Now the most exciting thing about Eugene Smith that is different from most photojournalists today is his commitment to the subject with his time. He would live with his issues for periods.

National Geographic has always understood this was the key to powerful images and storytelling through the years. It takes time.

Bricks are so helpful in a building. In the story of the three little pigs, we realize the house made of bricks is the one the wolf could not blow down.

I see many of these Brick Events in my life as what brought on depression. In some ways, depression enhances your life and improves your functionality. For example, I find depression to give me insights that help deepen relationships.

Most everyone will have Life Events or, as Pink Floyd describes, Bricks. Those who can help us see these events in perspective are the storytellers. They are the mortar that allows us to construct those events into a foundation, for which more bricks can be added.

Every story has a brick, or as Joseph Campbell, author of the Hero’s Journey, put it, a crisis/tension that people cannot solve alone. The hero departs on a journey that, when completed, will be different.

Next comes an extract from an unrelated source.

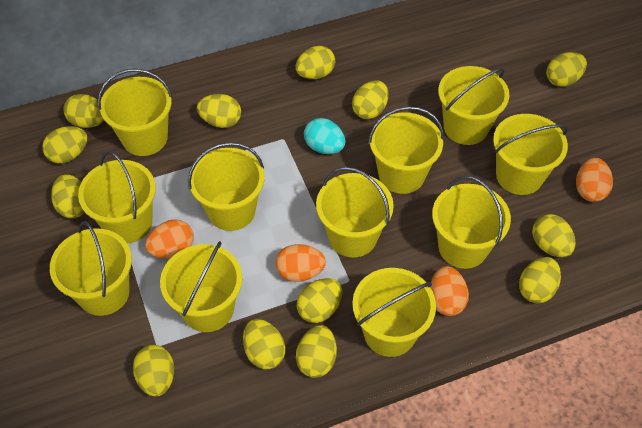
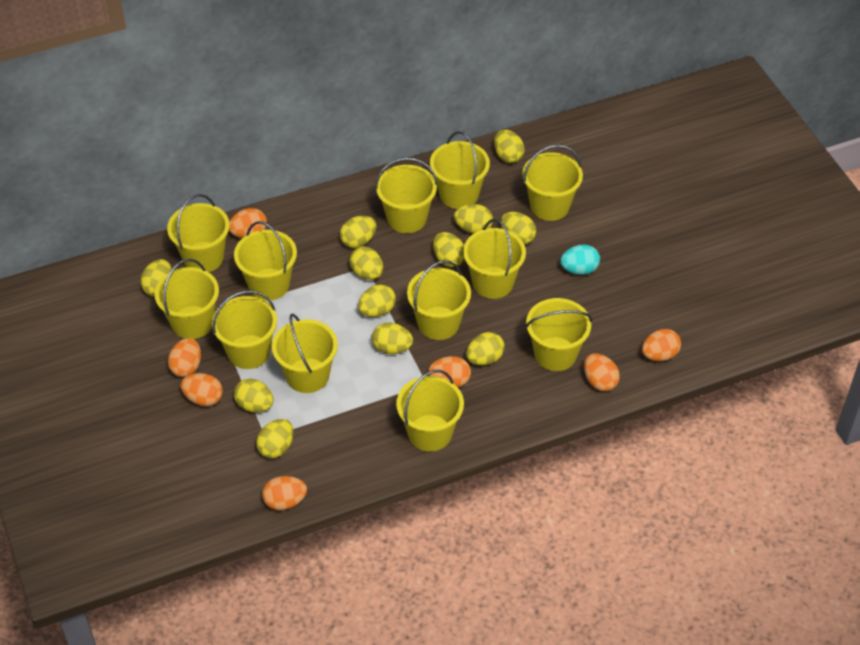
orange egg: 4 -> 7
yellow bucket: 11 -> 12
yellow egg: 13 -> 12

The best storytellers are the ones that do the best job of introducing the character and the problem that they are dealing with in the story. In the movie I saw of Eugene Smith, he realized he had to spend the time to get to know the people of Minamata. At the turning point in the film, Smith becomes the mentor to the people of Minamata. He does this by asking them to let him photograph very intimate moments in their lives so that the world will understand their plight with mercury poisoning.

Ah Ha Moment!

Not long ago, I realized that my degree in Social Work and my work as a Photojournalist were similar. As a counselor, you spend a lot of time getting to know someone. You use the technique of mirroring.

The skill and art of this seemingly simple strategy of mirroring lies in being fully present to hear what has been said and in being able to take on the perspective of the other so that you can pull out the underlying theme from what is sometimes a long, rambling, almost incoherent speech where fleeting, free-floating ideas are being put into words.

I found that the mirroring process in counseling was me hearing their story and then repeating it, but in a more concise way than they had delivered it to see if I truly understood their plight.

As a journalist, I was doing the same thing and listening to and clarifying their story. The power of the photograph and video I use today is their ability to pull an audience into the story powerfully and authentically.

My joy comes from being able to do like Eugene Smith and help a person or an organization to tell their story more effectively using my visual storytelling skills.

Eugene Smith knew that the audience needed to see the hero of a story dealing with their conflict.

I resonate with Eugene Smith’s words, “The first word I would strike from the annals of journalism is the word objective. I think you need to understand the subjects, not worry about losing your objectivity, and side with them if you get close. It was about understanding their reality and what they were really like.”

I think Eugene Smith was an advocate of using the principles in photojournalism.

“The journalistic photographer can have no other than a personal approach, and he can’t be completely objective. Honest—yes. Objective—no.”